Quem é de São Paulo aprendeu que o 9 de Julho é dia de comemorar a “Revolução Constitucionalista”. O movimento, de 1932, foi uma tentativa de golpe da reacionária elite aristocrática paulista contra o governo de Getúlio Vargas –que mudaria definitivamente o Brasil, erguendo o Estado nacional e industrializando a economia (o que iria beneficiar o empresariado paulista, mas isso é outra história).

Mas existe um outro 9 de julho. Nesse dia, em 1917, o operário José Martinez foi assassinado pela repressão em meio aos protestos durante a greve que paralisava a cidade de São Paulo naquele momento. A indignação pela sua morte incendiou mais a luta. Liderada sobretudo por mulheres, a inédita greve geral foi vitoriosa. Obteve conquistas, ainda que efêmeras. Deixou a semente que geraria, anos mais tarde, a criação do Partido Comunista do Brasil.

É esse 9 de Julho de luta popular que foi lembrado em manifestação que reuniu lideranças políticas, sindicais, intelectuais, militantes de direitos humanos na região do Brás, em São Paulo, nesta segunda-feira. Ali, num dos galpões que guardam a memória daqueles dias turbulentos, houve discursos, cantoria, homenagens. José Luiz Del Roio, histórico ativista político, recebeu a medalha Anchieta, comenda da Câmara de Vereadores de São Paulo, e o Diploma de Gratidão da Cidade de São Paulo, por sua história de vida dedicada à organização e à defesa do movimento operário brasileiro -a manifestação foi transmitida ao vivo por TUTAMÉIA, e o registro está no vídeo no alto desta página.

Del Roio com o diploma que lhe foi entregue por Antonio Donato

Del Roio foi membro do PCB. Após o golpe de 1964, saiu do partido, com Carlos Marighella, para fundar a ALN. Perseguido pela ditadura militar, atuou no exterior. Para Itália levou e preservou o arquivo do movimento operário (hoje disponível na Unesp). Naquele país, foi eleito senador pelo Partido da Refundação Comunista e membro do Parlamento Europeu.

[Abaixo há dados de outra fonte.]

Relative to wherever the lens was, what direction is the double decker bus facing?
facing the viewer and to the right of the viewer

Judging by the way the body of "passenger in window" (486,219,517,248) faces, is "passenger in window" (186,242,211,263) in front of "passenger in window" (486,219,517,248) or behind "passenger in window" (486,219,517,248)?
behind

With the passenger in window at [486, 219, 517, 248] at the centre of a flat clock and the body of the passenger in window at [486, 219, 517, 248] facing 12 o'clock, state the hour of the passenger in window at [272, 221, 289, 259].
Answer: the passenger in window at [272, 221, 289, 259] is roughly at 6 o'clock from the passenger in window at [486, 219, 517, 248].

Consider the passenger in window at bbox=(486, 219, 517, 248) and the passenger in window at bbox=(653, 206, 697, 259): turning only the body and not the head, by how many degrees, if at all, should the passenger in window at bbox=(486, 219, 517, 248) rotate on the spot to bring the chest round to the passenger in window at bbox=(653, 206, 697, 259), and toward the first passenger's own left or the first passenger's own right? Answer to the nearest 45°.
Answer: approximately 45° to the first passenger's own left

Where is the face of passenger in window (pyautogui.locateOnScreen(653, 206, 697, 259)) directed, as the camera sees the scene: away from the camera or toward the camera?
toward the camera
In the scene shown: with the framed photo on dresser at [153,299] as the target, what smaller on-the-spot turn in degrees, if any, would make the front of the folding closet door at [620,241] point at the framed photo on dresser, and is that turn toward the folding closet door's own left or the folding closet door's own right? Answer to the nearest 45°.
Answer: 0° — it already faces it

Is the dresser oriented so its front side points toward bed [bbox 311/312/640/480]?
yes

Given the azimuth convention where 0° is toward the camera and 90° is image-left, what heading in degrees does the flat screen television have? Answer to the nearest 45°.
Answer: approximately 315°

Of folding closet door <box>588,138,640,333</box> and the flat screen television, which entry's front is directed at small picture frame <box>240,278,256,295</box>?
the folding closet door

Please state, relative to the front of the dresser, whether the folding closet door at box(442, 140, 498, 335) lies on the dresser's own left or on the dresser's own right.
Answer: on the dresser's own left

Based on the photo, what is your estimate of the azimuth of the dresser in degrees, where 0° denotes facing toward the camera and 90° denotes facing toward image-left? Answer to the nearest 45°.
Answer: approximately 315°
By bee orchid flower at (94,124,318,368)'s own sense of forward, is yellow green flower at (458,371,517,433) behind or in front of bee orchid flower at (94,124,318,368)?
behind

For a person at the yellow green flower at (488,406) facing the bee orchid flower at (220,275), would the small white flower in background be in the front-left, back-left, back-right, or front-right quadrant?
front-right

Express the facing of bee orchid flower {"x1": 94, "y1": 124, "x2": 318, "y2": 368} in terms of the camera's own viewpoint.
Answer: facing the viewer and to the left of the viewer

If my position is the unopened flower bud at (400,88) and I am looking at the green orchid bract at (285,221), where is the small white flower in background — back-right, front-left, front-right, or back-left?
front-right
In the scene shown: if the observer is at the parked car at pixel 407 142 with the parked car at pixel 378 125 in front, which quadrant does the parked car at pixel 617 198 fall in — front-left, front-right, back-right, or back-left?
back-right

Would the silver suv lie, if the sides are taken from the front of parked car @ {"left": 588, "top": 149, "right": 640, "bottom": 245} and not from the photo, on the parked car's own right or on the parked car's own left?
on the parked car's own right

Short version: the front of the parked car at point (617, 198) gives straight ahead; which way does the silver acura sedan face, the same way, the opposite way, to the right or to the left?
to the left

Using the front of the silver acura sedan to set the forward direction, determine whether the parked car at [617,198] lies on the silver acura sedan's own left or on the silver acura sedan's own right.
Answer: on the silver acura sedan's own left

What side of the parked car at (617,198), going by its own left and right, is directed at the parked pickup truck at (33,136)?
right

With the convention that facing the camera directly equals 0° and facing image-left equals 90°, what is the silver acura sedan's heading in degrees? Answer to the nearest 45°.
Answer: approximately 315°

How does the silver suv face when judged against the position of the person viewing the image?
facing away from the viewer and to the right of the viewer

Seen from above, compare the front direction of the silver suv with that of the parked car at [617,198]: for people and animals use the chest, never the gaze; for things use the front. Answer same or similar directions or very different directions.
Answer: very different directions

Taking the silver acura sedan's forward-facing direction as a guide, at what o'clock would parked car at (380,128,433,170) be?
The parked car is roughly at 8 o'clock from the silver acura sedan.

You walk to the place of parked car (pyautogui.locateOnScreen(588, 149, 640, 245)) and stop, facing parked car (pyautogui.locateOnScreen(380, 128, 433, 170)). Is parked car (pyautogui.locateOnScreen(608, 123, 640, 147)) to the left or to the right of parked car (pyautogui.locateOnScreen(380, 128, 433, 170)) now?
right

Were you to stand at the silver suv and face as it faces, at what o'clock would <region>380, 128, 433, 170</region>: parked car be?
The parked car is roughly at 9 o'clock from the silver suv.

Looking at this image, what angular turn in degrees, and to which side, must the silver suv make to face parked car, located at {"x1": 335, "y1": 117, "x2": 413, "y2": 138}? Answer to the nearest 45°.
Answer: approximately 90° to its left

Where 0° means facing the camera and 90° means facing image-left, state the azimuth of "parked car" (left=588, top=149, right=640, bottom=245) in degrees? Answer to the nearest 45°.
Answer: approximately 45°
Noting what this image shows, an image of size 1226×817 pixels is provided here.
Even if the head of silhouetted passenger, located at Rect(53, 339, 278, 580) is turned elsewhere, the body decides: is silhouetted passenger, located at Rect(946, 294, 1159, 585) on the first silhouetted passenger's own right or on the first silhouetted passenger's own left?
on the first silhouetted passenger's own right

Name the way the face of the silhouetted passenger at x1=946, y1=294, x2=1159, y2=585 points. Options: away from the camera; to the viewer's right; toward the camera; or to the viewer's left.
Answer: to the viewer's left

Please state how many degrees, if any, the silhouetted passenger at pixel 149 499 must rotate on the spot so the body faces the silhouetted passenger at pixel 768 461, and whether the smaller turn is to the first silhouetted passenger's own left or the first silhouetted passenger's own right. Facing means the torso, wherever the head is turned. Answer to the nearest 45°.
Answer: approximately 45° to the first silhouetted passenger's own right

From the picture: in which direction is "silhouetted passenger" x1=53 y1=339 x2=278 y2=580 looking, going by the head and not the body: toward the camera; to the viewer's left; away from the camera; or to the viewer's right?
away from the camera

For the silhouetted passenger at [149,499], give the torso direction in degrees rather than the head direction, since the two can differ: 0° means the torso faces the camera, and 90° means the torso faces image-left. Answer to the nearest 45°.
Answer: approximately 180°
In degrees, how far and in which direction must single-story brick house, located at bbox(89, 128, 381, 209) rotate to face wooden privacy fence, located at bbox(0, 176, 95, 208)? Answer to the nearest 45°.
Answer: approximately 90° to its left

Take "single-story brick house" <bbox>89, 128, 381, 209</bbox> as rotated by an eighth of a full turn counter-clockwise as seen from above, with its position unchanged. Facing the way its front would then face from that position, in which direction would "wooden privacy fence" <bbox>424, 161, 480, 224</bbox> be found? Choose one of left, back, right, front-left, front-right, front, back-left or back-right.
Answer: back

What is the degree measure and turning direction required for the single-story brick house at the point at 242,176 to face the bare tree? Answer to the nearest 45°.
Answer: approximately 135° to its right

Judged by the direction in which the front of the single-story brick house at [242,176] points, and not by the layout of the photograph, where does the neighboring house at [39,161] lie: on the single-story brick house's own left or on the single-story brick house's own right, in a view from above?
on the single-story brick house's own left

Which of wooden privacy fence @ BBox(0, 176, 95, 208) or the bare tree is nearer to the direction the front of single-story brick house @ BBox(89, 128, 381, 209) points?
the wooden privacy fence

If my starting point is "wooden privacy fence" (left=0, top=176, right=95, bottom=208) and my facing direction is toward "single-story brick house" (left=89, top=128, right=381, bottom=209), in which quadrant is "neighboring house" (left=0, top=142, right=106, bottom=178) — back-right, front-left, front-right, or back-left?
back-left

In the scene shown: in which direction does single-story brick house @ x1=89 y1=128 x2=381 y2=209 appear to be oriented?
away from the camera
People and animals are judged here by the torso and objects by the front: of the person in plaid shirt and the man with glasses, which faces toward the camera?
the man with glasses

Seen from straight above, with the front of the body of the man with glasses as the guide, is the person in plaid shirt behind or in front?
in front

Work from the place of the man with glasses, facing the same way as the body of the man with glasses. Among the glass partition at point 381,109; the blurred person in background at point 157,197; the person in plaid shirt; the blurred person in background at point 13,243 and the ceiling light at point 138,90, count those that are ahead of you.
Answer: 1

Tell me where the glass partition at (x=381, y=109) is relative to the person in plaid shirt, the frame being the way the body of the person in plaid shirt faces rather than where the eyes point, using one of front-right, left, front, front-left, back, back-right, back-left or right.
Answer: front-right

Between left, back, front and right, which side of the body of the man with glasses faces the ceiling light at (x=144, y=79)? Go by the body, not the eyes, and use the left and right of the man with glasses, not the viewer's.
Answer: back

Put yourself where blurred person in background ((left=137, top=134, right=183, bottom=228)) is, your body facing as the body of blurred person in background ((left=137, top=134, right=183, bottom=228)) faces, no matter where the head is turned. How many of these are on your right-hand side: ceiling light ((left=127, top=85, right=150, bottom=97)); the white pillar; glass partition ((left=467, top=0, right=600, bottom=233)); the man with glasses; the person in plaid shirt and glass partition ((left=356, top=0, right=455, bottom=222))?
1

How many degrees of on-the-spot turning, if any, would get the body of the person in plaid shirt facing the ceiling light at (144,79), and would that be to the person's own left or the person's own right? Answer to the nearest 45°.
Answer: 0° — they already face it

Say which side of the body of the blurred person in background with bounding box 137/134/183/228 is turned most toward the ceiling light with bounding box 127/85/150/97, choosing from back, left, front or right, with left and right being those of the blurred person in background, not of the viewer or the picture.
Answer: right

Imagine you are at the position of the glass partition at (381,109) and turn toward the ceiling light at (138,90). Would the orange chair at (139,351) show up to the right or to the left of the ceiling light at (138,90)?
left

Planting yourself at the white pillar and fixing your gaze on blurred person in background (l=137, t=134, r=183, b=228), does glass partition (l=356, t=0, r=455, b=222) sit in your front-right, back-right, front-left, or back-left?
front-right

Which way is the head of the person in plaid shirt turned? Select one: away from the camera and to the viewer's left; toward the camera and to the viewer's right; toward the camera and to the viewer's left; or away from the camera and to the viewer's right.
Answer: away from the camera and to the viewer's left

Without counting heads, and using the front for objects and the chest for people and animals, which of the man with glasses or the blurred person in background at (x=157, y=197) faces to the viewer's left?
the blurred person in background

Hoje, aos 76 anos, ele relembrou sua trajetória –alinhavada por todos que falaram na solenidade. E falou de um terceiro 9 de Julho –o da Revolução de 1924, que desaguou mais tarde na Coluna Prestes. Naquela revolta dos anos 1920, os tenentistas exigiam mudanças radicais no país. O governo central bombardeou a população civil –ali mesmo, perto de onde se realizava a homenagem. O morticínio foi enorme; analistas falam em crime de guerra. Mas, nas salas de aula, ainda prevalece o 9 de Julho da tentativa de golpe reacionária e elitista.

É para resgatar a memória do movimento popular que o 9 de Julho foi definido como Dia da Luta Operária pela Câmara Municipal, uma proposta do vereador Antonio Donato, que também teve a iniciativa para a realização da homenagem a Del Roio.

Na primeira comemoração, no ano passado, algumas dezenas de pessoas assistiram a uma palestra de Del Roio sobre o movimento centenário. Foi quando ele lançou seu livro “A Greve de 1917” (Alameda Editorial). Agora, mais de uma centena de pessoas participaram do evento, que começou com uma apresentação do Coro Luther King. Cantaram “A Internacional” –entoada pela primeira vez no Brasil exatamente durante aquela greve.

Na sucessão de discursos, um misto de memória, história e a luta de hoje. “Lula Livre!” foi a palavra de ordem. Na véspera, o imbróglio jurídico sobre a prisão/soltura do ex-presidente galvanizou as atenções do país e expôs a parcialidade de setores da Justiça. Lula continua preso, mas o processo escancarou a perseguição. No frigir dos ovos, a avaliação que predominou afirmava que o balanço era positivo: a defesa de Lula voltou aos destaques do noticiário, foi para a ofensiva, e a possibilidade de soltura mexeu no cenário político.

Del Roio, em entrevista ao TUTAMÉIA, definiu Lula como um “sequestrado num ambiente hostil, cheio de ódio. Ele corre perigo de vida. É crime hediondo. Temos que arrancar o presidente Lula daquele ambiente perigoso. Para sua saúde e para a sua vida”.

Na sua visão, o juiz Sérgio Moro está “a serviço do capital, da anti-nação”.

No final da celebração, houve brinde com vinho e o brado de “LulaLivre!”